Mais la différence entre les deux conceptions qui s'opposent aujourd'hui repose aussi sur le rapport entre un homme et la société à laquelle il appartient. Un homme n'est jamais un individu, et encore moins un individu de trop. C'est une personne, que les autres personnes, celles des communautés auxquelles il appartient, ont construite au cours de son enfance, au cours de sa vie. Décider de sa propre mort, c'est rompre ce lien.

Le suicide, comme le montre encore Durkheim, est toujours l'expression d'un déséquilibre entre l'homme et la société, soit que la société exige trop de lui, par exemple qu'il se sacrifie, soit qu'il la refuse et veuille s'en délivrer. Choisir sa mort, c'est peut être s'estimer de trop pour les autres, c'est peut être s'estimer insuffisant face aux autres. Hannah Arendt souligne que le totalitarisme commence toujours quand on considère qu'un homme est de trop. (Exclamations sur plusieurs bancs du groupe SRC.)
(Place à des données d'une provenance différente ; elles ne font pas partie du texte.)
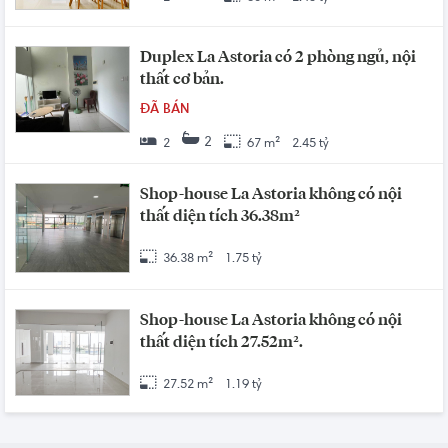
Duplex La Astoria có 2 phòng ngủ, nội
thất cơ bản.
ĐÃ BÁN
2
2
67 m²
2.45 tỷ
Shop-house La Astoria không có nội
thất diện tích 36.38m²
36.38 m²
1.75 tỷ
Shop-house La Astoria không có nội
thất diện tích 27.52m².
27.52 m²
1.19 tỷ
C'est pourquoi la réponse la plus humaine consiste à accompagner celui qui va mourir le plus loin possible en lui évitant de souffrir. C'était le sens même de la loi que nous avons votée en 2005 ; il faut s'y tenir. Aller au delà, notamment en donnant droit à la souffrance psychique, subjective et sans limites définies, c'est ouvrir une voie dangereuse : celle de l'individualisme, comme l'a souligné Mme Besse, celle du matérialisme, une voie qui met en péril l'éthique médicale, qui tourne le dos au progrès des thérapeutiques, notamment celles propres à dominer la douleur, et enfin aux soins palliatifs qui sont l'une des plus belles expressions de la solidarité humaine.

Je tiens à dire que c'est grâce au travail conduit par Jean Leonetti que j'ai découvert les soins palliatifs.